> Problem statement:
Copy out every one of the lines below, word for word, without changing anything.

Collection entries

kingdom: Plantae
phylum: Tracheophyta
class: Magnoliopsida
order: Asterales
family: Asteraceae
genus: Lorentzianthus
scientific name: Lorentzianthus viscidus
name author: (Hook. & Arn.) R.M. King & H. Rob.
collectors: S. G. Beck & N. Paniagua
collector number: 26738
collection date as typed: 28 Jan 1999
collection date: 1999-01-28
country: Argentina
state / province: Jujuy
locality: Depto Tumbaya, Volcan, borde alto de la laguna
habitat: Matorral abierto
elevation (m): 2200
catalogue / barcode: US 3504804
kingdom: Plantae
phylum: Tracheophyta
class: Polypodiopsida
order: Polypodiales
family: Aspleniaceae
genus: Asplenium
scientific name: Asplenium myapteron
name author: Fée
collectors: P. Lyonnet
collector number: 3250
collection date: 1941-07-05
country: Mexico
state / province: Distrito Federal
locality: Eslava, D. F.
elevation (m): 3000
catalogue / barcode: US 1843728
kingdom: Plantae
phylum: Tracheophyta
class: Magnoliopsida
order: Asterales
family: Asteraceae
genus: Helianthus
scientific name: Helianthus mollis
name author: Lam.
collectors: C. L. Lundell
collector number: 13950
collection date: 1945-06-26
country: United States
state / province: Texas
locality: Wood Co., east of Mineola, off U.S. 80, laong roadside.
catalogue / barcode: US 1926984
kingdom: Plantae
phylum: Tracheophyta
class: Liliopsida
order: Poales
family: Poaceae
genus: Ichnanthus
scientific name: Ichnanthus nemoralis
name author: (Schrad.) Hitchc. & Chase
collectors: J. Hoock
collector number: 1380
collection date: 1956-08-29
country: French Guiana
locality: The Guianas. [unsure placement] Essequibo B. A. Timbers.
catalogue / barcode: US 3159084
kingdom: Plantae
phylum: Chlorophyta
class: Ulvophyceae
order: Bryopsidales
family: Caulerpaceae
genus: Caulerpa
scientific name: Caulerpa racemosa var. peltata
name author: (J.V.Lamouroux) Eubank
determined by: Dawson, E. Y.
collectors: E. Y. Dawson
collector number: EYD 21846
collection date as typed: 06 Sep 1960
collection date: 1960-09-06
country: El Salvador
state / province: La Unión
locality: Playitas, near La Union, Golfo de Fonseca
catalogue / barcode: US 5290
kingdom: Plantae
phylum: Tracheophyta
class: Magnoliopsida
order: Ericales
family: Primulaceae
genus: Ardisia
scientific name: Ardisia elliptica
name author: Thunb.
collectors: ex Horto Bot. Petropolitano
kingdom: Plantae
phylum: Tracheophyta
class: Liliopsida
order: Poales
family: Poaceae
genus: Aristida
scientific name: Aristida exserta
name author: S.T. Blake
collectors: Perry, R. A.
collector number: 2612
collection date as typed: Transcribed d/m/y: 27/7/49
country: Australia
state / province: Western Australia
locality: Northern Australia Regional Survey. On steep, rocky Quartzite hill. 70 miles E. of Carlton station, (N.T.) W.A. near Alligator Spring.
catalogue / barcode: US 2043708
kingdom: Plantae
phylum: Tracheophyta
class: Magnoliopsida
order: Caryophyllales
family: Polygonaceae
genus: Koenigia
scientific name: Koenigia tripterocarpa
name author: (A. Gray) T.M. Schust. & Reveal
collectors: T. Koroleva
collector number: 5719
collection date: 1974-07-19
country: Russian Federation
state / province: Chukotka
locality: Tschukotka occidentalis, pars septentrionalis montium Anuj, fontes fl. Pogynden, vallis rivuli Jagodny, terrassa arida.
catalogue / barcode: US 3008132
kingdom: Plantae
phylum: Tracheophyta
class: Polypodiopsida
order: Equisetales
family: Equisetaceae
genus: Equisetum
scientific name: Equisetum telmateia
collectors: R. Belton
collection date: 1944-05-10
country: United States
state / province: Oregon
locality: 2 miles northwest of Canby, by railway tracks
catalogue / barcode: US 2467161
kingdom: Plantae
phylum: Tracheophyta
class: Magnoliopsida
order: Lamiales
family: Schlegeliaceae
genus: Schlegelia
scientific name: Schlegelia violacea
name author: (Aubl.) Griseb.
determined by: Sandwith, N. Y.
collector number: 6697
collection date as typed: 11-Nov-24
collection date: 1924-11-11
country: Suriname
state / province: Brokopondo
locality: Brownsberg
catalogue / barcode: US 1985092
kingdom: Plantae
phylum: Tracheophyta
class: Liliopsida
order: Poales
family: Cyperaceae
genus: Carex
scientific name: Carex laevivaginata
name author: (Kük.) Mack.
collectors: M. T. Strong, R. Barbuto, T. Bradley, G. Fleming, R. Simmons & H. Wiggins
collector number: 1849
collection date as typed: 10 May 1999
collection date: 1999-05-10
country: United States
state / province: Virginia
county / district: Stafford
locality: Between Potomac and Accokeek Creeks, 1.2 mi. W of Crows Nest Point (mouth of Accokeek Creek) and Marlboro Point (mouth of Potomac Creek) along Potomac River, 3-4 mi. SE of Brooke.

> Correct result:
kingdom: Plantae
phylum: Tracheophyta
class: Magnoliopsida
order: Asterales
family: Asteraceae
genus: Lorentzianthus
scientific name: Lorentzianthus viscidus
name author: (Hook. & Arn.) R.M. King & H. Rob.
collectors: S. G. Beck & N. Paniagua
collector number: 26738
collection date as typed: 28 Jan 1999
collection date: 1999-01-28
country: Argentina
state / province: Jujuy
locality: Depto Tumbaya, Volcan, borde alto de la laguna
habitat: Matorral abierto
elevation (m): 2200
catalogue / barcode: US 3504804
kingdom: Plantae
phylum: Tracheophyta
class: Polypodiopsida
order: Polypodiales
family: Aspleniaceae
genus: Asplenium
scientific name: Asplenium myapteron
name author: Fée
collectors: P. Lyonnet
collector number: 3250
collection date: 1941-07-05
country: Mexico
state / province: Distrito Federal
locality: Eslava, D. F.
elevation (m): 3000
catalogue / barcode: US 1843728
kingdom: Plantae
phylum: Tracheophyta
class: Magnoliopsida
order: Asterales
family: Asteraceae
genus: Helianthus
scientific name: Helianthus mollis
name author: Lam.
collectors: C. L. Lundell
collector number: 13950
collection date: 1945-06-26
country: United States
state / province: Texas
locality: Wood Co., east of Mineola, off U.S. 80, laong roadside.
catalogue / barcode: US 1926984
kingdom: Plantae
phylum: Tracheophyta
class: Liliopsida
order: Poales
family: Poaceae
genus: Ichnanthus
scientific name: Ichnanthus nemoralis
name author: (Schrad.) Hitchc. & Chase
collectors: J. Hoock
collector number: 1380
collection date: 1956-08-29
country: French Guiana
locality: The Guianas. [unsure placement] Essequibo B. A. Timbers.
catalogue / barcode: US 3159084
kingdom: Plantae
phylum: Chlorophyta
class: Ulvophyceae
order: Bryopsidales
family: Caulerpaceae
genus: Caulerpa
scientific name: Caulerpa racemosa var. peltata
name author: (J.V.Lamouroux) Eubank
determined by: Dawson, E. Y.
collectors: E. Y. Dawson
collector number: EYD 21846
collection date as typed: 06 Sep 1960
collection date: 1960-09-06
country: El Salvador
state / province: La Unión
locality: Playitas, near La Union, Golfo de Fonseca
catalogue / barcode: US 5290
kingdom: Plantae
phylum: Tracheophyta
class: Magnoliopsida
order: Ericales
family: Primulaceae
genus: Ardisia
scientific name: Ardisia elliptica
name author: Thunb.
collectors: ex Horto Bot. Petropolitano
kingdom: Plantae
phylum: Tracheophyta
class: Liliopsida
order: Poales
family: Poaceae
genus: Aristida
scientific name: Aristida exserta
name author: S.T. Blake
collectors: Perry, R. A.
collector number: 2612
collection date as typed: Transcribed d/m/y: 27/7/49
country: Australia
state / province: Western Australia
locality: Northern Australia Regional Survey. On steep, rocky Quartzite hill. 70 miles E. of Carlton station, (N.T.) W.A. near Alligator Spring.
catalogue / barcode: US 2043708
kingdom: Plantae
phylum: Tracheophyta
class: Magnoliopsida
order: Caryophyllales
family: Polygonaceae
genus: Koenigia
scientific name: Koenigia tripterocarpa
name author: (A. Gray) T.M. Schust. & Reveal
collectors: T. Koroleva
collector number: 5719
collection date: 1974-07-19
country: Russian Federation
state / province: Chukotka
locality: Tschukotka occidentalis, pars septentrionalis montium Anuj, fontes fl. Pogynden, vallis rivuli Jagodny, terrassa arida.
catalogue / barcode: US 3008132
kingdom: Plantae
phylum: Tracheophyta
class: Polypodiopsida
order: Equisetales
family: Equisetaceae
genus: Equisetum
scientific name: Equisetum telmateia
collectors: R. Belton
collection date: 1944-05-10
country: United States
state / province: Oregon
locality: 2 miles northwest of Canby, by railway tracks
catalogue / barcode: US 2467161
kingdom: Plantae
phylum: Tracheophyta
class: Magnoliopsida
order: Lamiales
family: Schlegeliaceae
genus: Schlegelia
scientific name: Schlegelia violacea
name author: (Aubl.) Griseb.
determined by: Sandwith, N. Y.
collector number: 6697
collection date as typed: 11-Nov-24
collection date: 1924-11-11
country: Suriname
state / province: Brokopondo
locality: Brownsberg
catalogue / barcode: US 1985092
kingdom: Plantae
phylum: Tracheophyta
class: Liliopsida
order: Poales
family: Cyperaceae
genus: Carex
scientific name: Carex laevivaginata
name author: (Kük.) Mack.
collectors: M. T. Strong, R. Barbuto, T. Bradley, G. Fleming, R. Simmons & H. Wiggins
collector number: 1849
collection date as typed: 10 May 1999
collection date: 1999-05-10
country: United States
state / province: Virginia
county / district: Stafford
locality: Between Potomac and Accokeek Creeks, 1.2 mi. W of Crows Nest Point (mouth of Accokeek Creek) and Marlboro Point (mouth of Potomac Creek) along Potomac River, 3-4 mi. SE of Brooke.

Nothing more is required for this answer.